*** Opening Passage provided ***
Wednesday, May 09, 2018

A look at Google gVisor OCI runtime

Google released a new OCI container runtime: gVisor. This runtime aim at solving part of the security concerns associated with the current container technology stack. One of the big argument of the virtualisation crowd has always been that the lack of explicit partitioning and protection of resource can facilitate “leakage” from the containers to the host or other adjacent containers. 

This stem from the historical evolution of containers in Linux. Linux has no such concept of native containers. Not like BSD with Jails or Solaris with Zones. Containers in Linux are the result of the gradual emergence of a stack of various security and isolation technology that was introduced in the Linux kernel. As a result, Linux ended up with a highly broad technology stack that can be separately turned on / off or tuned. However, there is no such thing as a pure sandbox solution. The classic jack of all trade curse, it’s a master of none solution.
The Docker runtime (Containerd) package all the Linux kernel isolation and security stack (namespaces, cgroup, capabilities, seccomp, apparmor, SELinux) into a neat solution that is easy to deploy and use. 
It allows the user to restrict what the application can do such as which file it can access with which permission or limits resource consumption such as networks, disk I/O or CPU. It allows the applications to share resources without stepping on each other toes happily. Also, limits the risk any of their data being accessed while sitting on the same machine. 
With a correct configuration ( the default one is quite reasonable ) will allow blocking anything that is not authorised and in principle protect from any leak from a malicious or badly coded piece of code running in the container. 

However, you have to understand that Docker has some real limitation already. It has only limited support for user-namespace. The user-namespace allows applications to have UID 0 permission within the containers ( aka root ) while the containers and user running has a lower privilege level. As a result, each container would run under a different user ID without stepping on each other toes.
*** Closing Passage provided ***
Problem description
Print the text of the gVisor passage between "This stem from" and "deploy and use.", inclusive.
*** Opening Given records ***
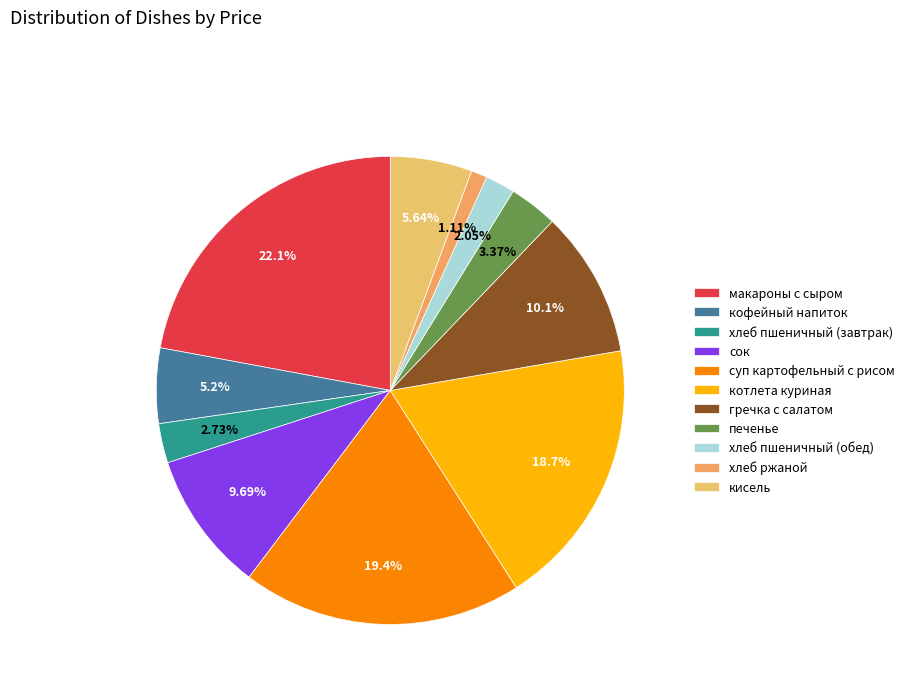

How many segments does this pie chart have?

11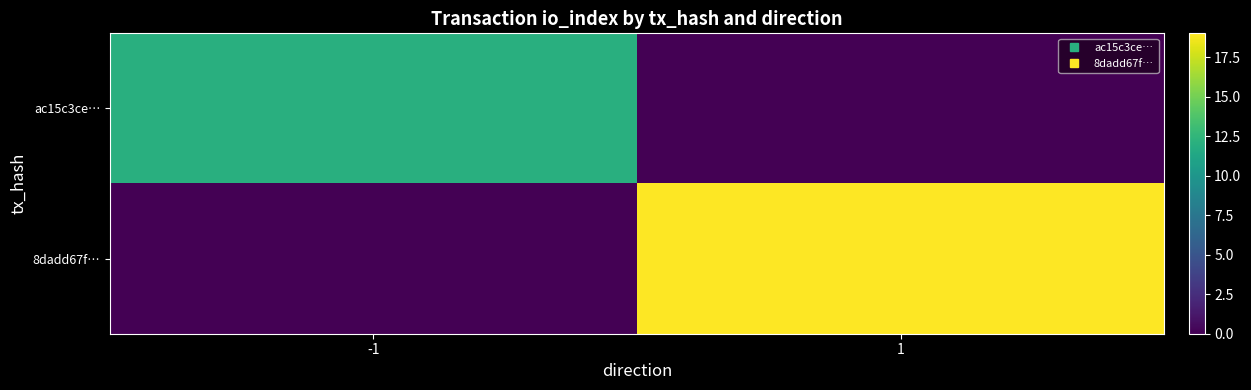

Which category has the lowest value across all series?

1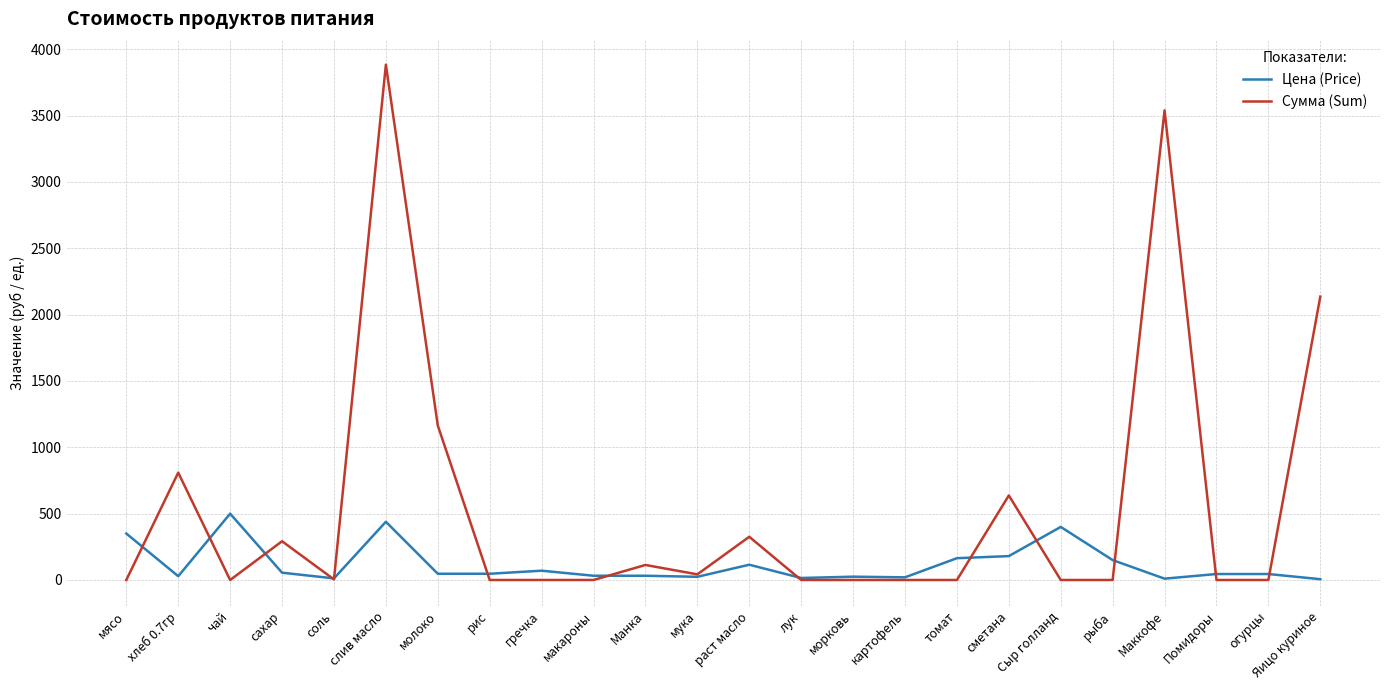

At which category is the sum across all series the highest?

слив масло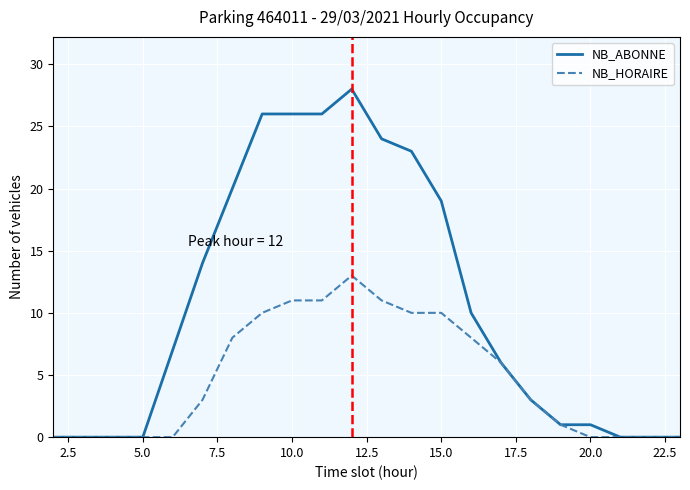

Rank the series by their maximum value, from lowest to highest.

NB_HORAIRE, NB_ABONNE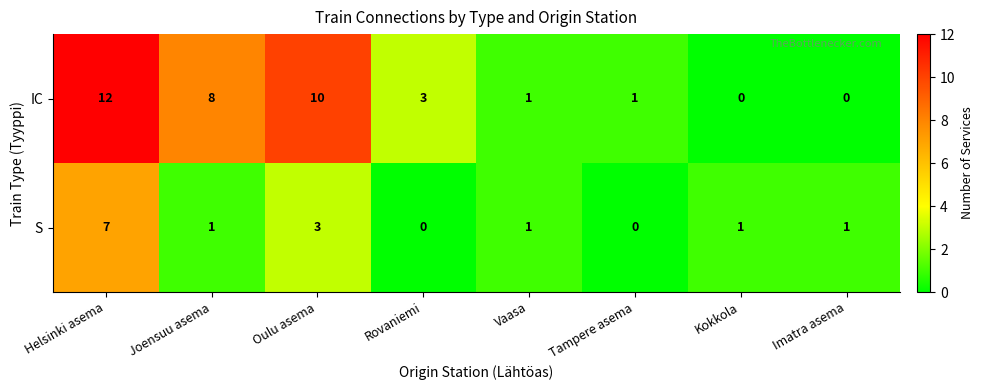

True or false: S has a value of 2 at Vaasa.

False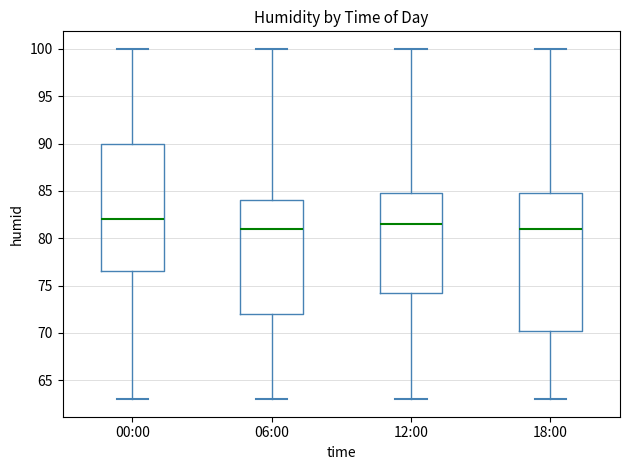

Where is the upper edge of the box for 00:00 on the y-axis? The values are not printed on the chart, so give them approximately, as read against the axis.

90.0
*** Closing Given records ***
Exercise answer
This stem from the historical evolution of containers in Linux. Linux has no such concept of native containers. Not like BSD with Jails or Solaris with Zones. Containers in Linux are the result of the gradual emergence of a stack of various security and isolation technology that was introduced in the Linux kernel. As a result, Linux ended up with a highly broad technology stack that can be separately turned on / off or tuned. However, there is no such thing as a pure sandbox solution. The classic jack of all trade curse, it’s a master of none solution.
The Docker runtime (Containerd) package all the Linux kernel isolation and security stack (namespaces, cgroup, capabilities, seccomp, apparmor, SELinux) into a neat solution that is easy to deploy and use.